📝 Cortex Distributed Agent: Master Project Roadmap

This document consolidates all prioritized tasks, technical debt, swarm optimizations, and future strategic implementations for the Cortex project.

✅ Completed Milestones (Core & Swarm Optimization)

Fast-Path Pattern Heuristics: Regex detection for instant completions.
Adaptive AI-Driven Polling: AI specifies next_check_seconds instead of static backoff.
Edge Intelligence (Shift Left): Agent Node PTY reader actively scans output and fires prompt detection events to wake up sleeping SubAgents.

Branching Agency (EXECUTE Action): SubAgent natively handles cross-node orchestrations dynamically based on terminal state.

TaskJournal Head+Tail Bounds: 10KB Head + 30KB Tail max memory footprint for AI context.
Persistence Offloading: Nodes stream gigabyte outputs natively to temp disk files instead of expanding the application heap.
Client-Side Truncation: 15KB/sec rate limit on PTY execution to protect the Orchestrator's gRPC stream from being DDOSed.
Graceful Shutdown: SIGTERM/SIGINT grace periods for local node cleanup.
Ghost Mirror: Workspace bidirectional synchronization fully operational.

Service Decoupling: Browser automation moved to a standalone high-performance service.
Sidecar RAM Handoff: /dev/shm based zero-copy transfer for DOM and Screenshots.
Full Perception: Integrated A11y tree, JS evaluation, and persistent session management.

Goal: Scale horizontally to handle 100+ simultaneous connected nodes.
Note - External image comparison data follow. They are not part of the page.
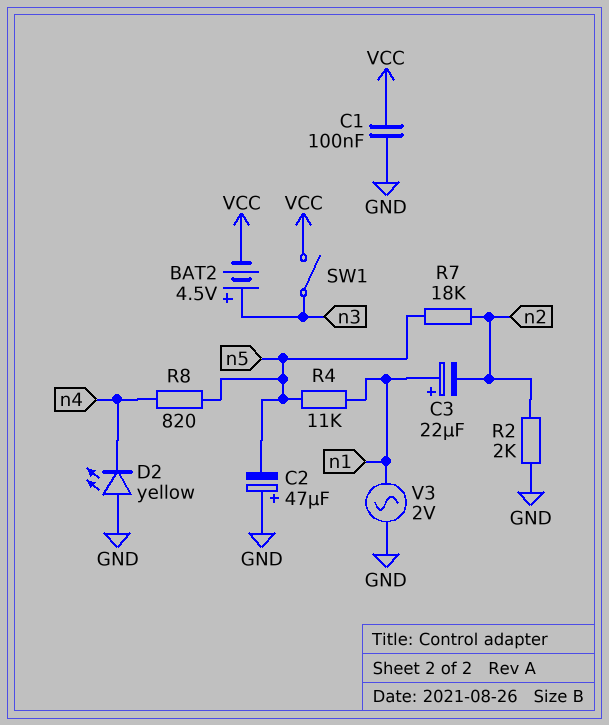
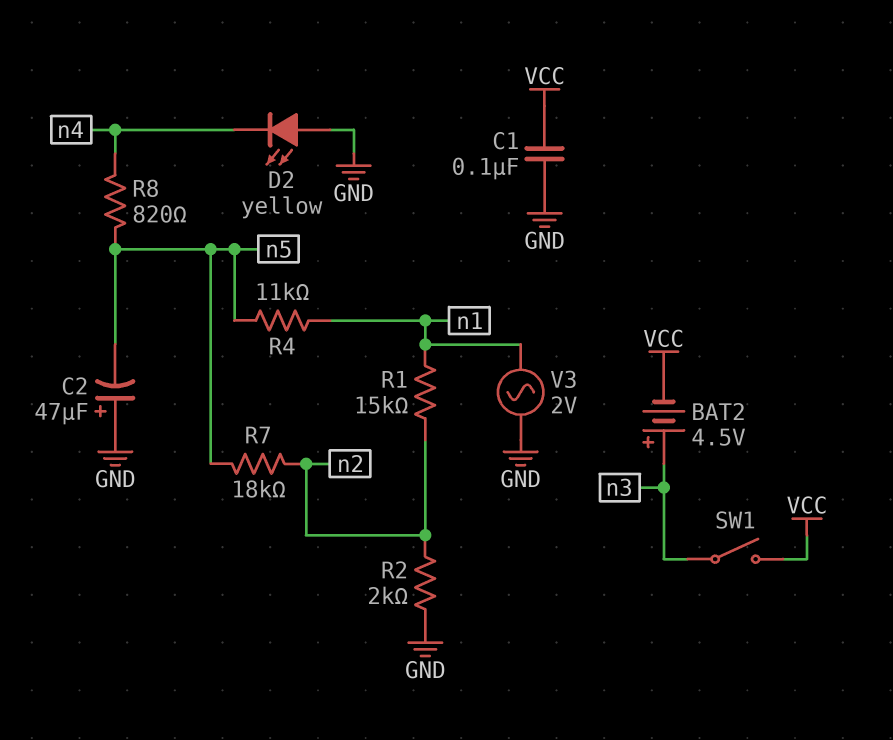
C3: 22uF (plus n1, minus n2) -> none
R1: none -> 15k (n1, n2)

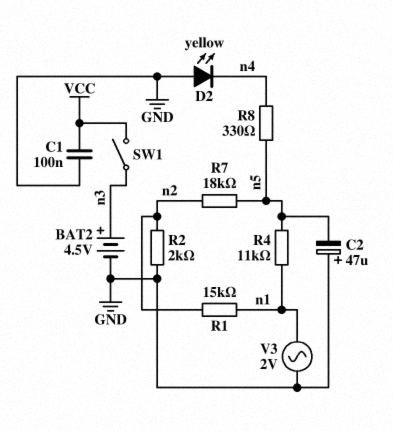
BAT2: 4.5V (plus n3, minus VCC) -> 4.5V (plus n3, minus GND)
R8: 820 (n4, n5) -> 330 (n4, n5)

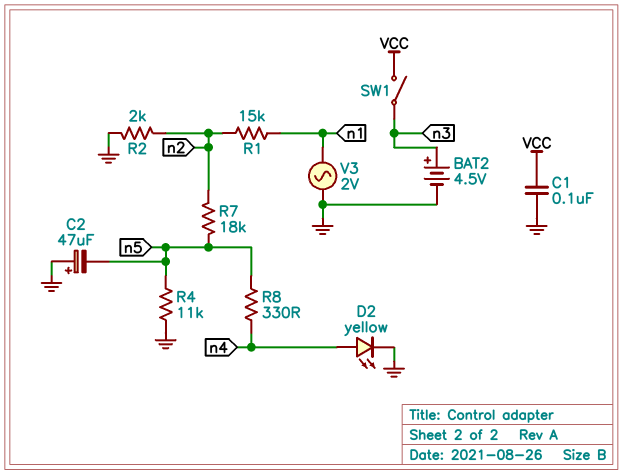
D2: LED yellow (A GND, K n4) -> LED yellow (A n4, K GND)
R4: 11k (n1, n5) -> 11k (GND, n5)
[ ] Multiprocessing for Serialization: Refactor dispatch_swarm to use ProcessPoolExecutor to bypass GIL for heavy Protobuf signing/serialization.
[ ] Async gRPC Internalization: Migrate Orchestrator fully to grpc.aio to handle concurrent streaming and queue management without thread locks.
[ ] Sharded Registry: Distribute connections across multiple Hub instances using Redis as a shared state/journal layer.

Goal: Transmit massive payloads smoothly.
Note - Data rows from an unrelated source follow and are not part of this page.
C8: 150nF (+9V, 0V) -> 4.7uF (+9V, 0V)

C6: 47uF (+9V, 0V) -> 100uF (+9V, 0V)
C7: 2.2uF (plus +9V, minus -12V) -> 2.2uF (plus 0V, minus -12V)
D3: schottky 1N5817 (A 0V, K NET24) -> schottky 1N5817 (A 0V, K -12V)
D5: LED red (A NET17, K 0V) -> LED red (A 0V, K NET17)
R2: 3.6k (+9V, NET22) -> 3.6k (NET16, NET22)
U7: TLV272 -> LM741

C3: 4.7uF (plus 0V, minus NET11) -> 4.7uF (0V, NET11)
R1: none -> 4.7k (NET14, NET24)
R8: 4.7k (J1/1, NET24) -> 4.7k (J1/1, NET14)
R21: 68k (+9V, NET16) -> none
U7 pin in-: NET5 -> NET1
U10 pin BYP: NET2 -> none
[ ] gRPC Chunking for Large Files: Enable streaming of high-def browser session videos or database dumps over the task channel without hitting message size limits.

Goal: Security and fairness.

[ ] Tenant Segregation: Isolate node groups by tenant boundary, enforce hardware quotas, and allow the Hub to forcefully reap zombie tasks orphaned on nodes.

Goal: Hub resilience.

[ ] DB Backend Integration: Migrate NodeRegistry and WorkPool states from in-memory dicts to Postgres/Redis. Deferred to full system integration.

Move from a Python "Skill" abstraction to isolated background worker processes per task (a dedicated Shell process, a dedicated Playwright daemon) for better fault isolation.

Run arbitrary AI tasks in automated, ephemeral microVMs for strict security sandboxing, instead of bare metal or standard containers.

Sophisticated task scheduler matching jobs against GPU limits, regions, or specific OS hardware constraints dynamically.

Node Auto-Updates: Secure execution pipeline for deployed agent nodes to pull and self-update their binaries/versions.
mTLS Lifecycle Management: Automated certificate renewal, revocation, and rotation.

Cryptographically signed forensic logging for every TaskRequest and TaskResponse passing through the Hub.